►
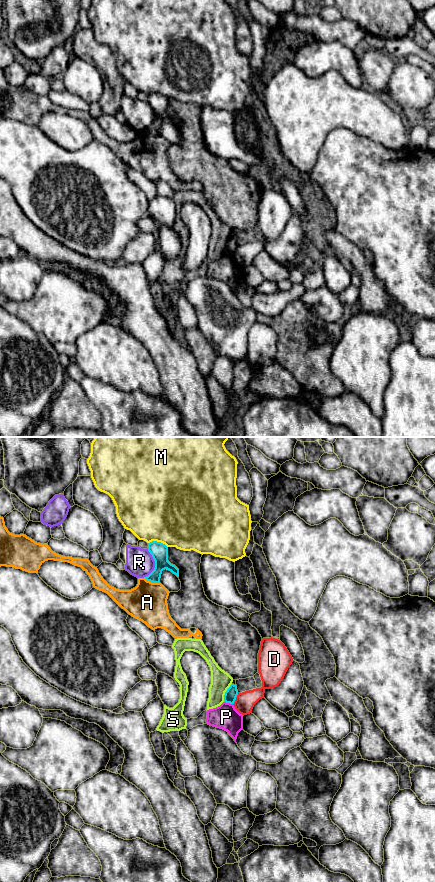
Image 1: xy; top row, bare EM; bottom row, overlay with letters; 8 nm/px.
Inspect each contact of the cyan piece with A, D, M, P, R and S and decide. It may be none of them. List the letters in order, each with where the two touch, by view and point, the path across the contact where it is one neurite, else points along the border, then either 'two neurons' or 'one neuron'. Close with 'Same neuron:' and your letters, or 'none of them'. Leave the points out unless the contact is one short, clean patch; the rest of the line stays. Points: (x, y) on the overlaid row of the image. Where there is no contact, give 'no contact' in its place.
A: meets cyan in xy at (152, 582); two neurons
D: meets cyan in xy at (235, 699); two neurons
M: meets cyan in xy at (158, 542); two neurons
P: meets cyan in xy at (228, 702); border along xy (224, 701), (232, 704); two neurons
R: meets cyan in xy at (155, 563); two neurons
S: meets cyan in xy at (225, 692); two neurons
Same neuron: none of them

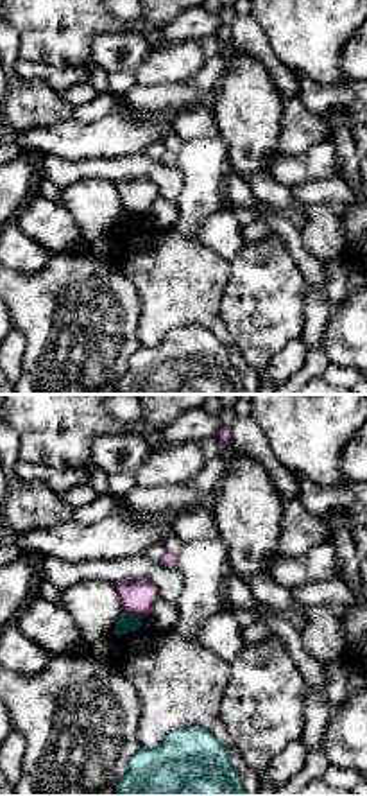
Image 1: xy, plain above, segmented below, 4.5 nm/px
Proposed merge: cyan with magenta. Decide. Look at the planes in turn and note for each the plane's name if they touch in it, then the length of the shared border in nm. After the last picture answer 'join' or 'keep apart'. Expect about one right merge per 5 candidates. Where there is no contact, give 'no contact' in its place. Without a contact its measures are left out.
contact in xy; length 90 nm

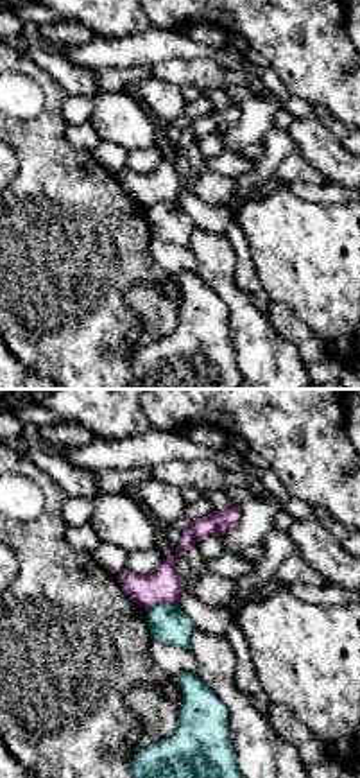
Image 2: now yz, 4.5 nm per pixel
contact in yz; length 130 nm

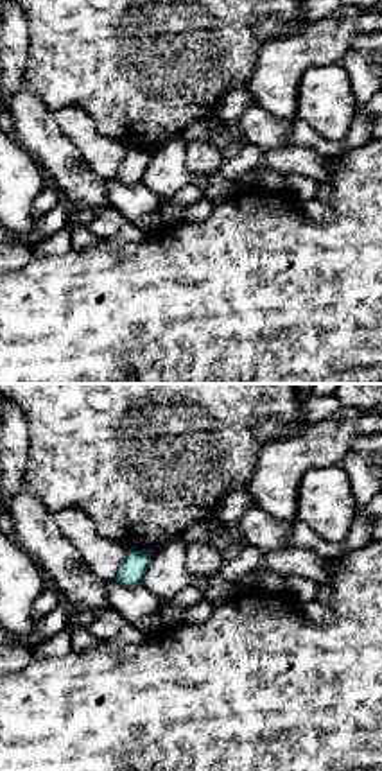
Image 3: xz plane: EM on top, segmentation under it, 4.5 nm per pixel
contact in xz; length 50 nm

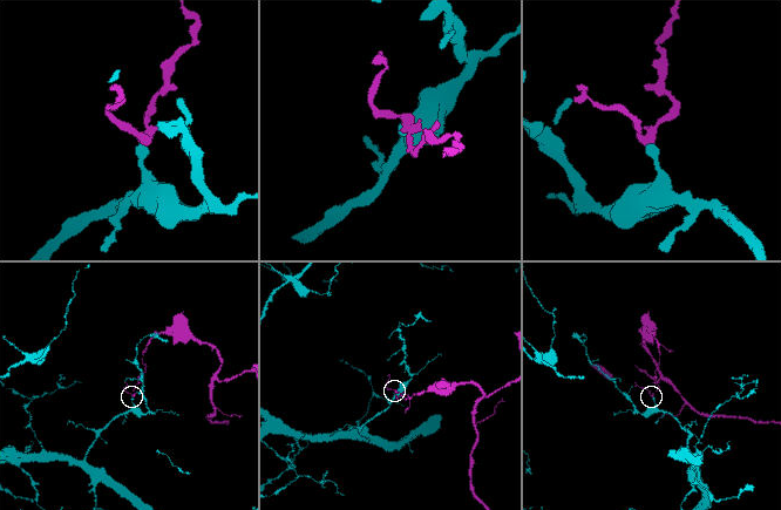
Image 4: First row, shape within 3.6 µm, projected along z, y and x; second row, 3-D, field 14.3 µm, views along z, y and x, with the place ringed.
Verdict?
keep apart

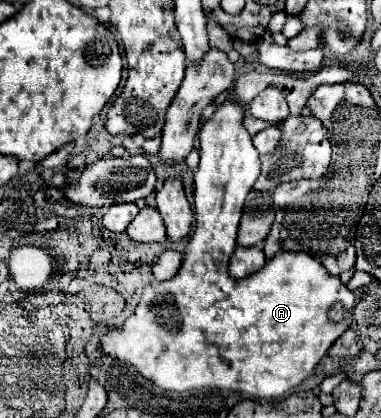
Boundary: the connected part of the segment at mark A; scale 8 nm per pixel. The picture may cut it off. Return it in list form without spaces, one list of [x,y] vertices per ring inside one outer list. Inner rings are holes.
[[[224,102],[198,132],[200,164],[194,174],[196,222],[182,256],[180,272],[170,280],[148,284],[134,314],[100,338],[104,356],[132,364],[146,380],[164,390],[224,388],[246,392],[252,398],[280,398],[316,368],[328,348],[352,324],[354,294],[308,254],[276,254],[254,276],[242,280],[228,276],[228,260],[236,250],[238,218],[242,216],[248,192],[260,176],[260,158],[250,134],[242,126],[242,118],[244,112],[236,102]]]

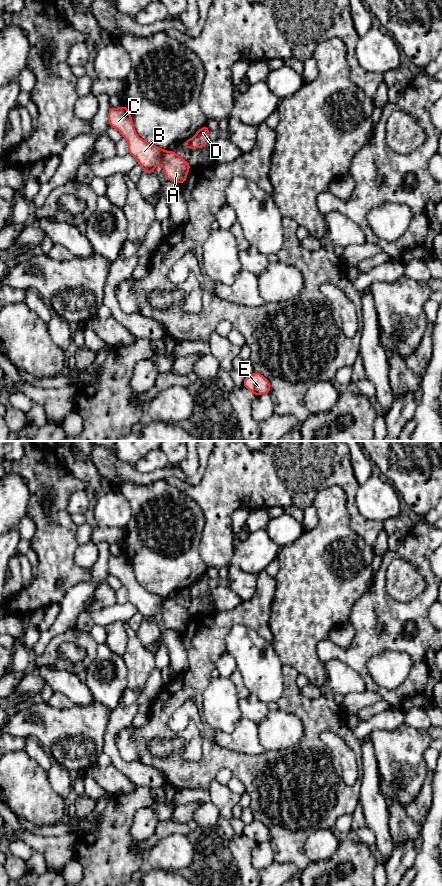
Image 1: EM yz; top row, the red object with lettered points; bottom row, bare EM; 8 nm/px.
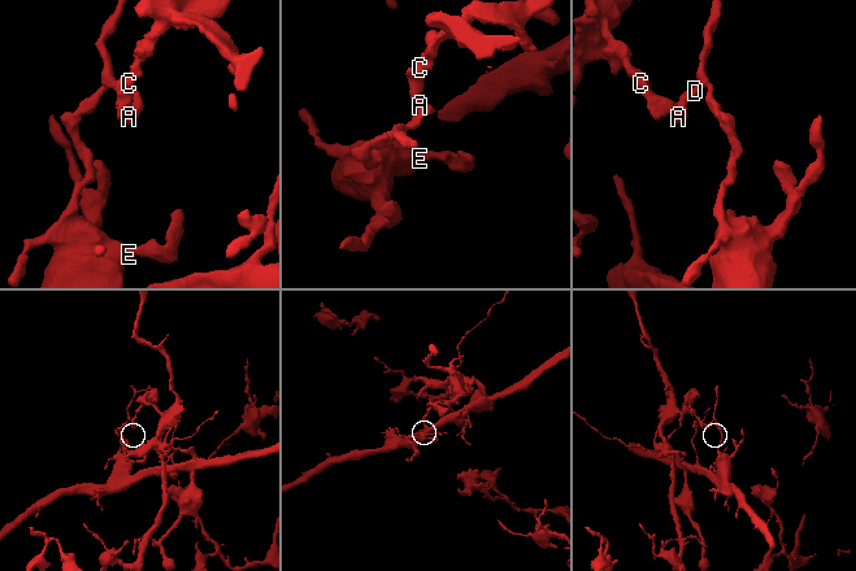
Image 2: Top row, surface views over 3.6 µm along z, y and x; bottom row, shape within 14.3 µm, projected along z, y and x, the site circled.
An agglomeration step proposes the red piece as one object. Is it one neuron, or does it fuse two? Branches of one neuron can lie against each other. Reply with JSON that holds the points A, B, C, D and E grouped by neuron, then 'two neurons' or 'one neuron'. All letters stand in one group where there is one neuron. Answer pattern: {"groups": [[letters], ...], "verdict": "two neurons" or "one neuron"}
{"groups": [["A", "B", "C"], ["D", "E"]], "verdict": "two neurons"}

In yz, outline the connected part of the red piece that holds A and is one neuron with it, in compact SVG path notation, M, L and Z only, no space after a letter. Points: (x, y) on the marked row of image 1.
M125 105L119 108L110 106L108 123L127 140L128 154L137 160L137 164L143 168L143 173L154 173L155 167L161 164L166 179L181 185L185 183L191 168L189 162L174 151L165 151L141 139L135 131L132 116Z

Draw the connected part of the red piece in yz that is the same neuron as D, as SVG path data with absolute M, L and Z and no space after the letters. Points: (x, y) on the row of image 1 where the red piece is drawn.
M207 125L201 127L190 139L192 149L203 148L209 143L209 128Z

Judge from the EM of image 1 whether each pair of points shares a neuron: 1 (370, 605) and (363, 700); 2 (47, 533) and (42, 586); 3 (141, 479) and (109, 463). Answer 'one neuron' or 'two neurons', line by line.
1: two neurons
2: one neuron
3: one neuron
◄
WHAT THIS TASK INVOLVES :: Exactly as they appear, write out the lines from the one containing "In yz, outline" through the final line of the entries above, both included.

RESPONSE TO THIS TASK ::
In yz, outline the connected part of the red piece that holds A and is one neuron with it, in compact SVG path notation, M, L and Z only, no space after a letter. Points: (x, y) on the marked row of image 1.
M125 105L119 108L110 106L108 123L127 140L128 154L137 160L137 164L143 168L143 173L154 173L155 167L161 164L166 179L181 185L185 183L191 168L189 162L174 151L165 151L141 139L135 131L132 116Z

Draw the connected part of the red piece in yz that is the same neuron as D, as SVG path data with absolute M, L and Z and no space after the letters. Points: (x, y) on the row of image 1 where the red piece is drawn.
M207 125L201 127L190 139L192 149L203 148L209 143L209 128Z

Judge from the EM of image 1 whether each pair of points shares a neuron: 1 (370, 605) and (363, 700); 2 (47, 533) and (42, 586); 3 (141, 479) and (109, 463). Answer 'one neuron' or 'two neurons', line by line.
1: two neurons
2: one neuron
3: one neuron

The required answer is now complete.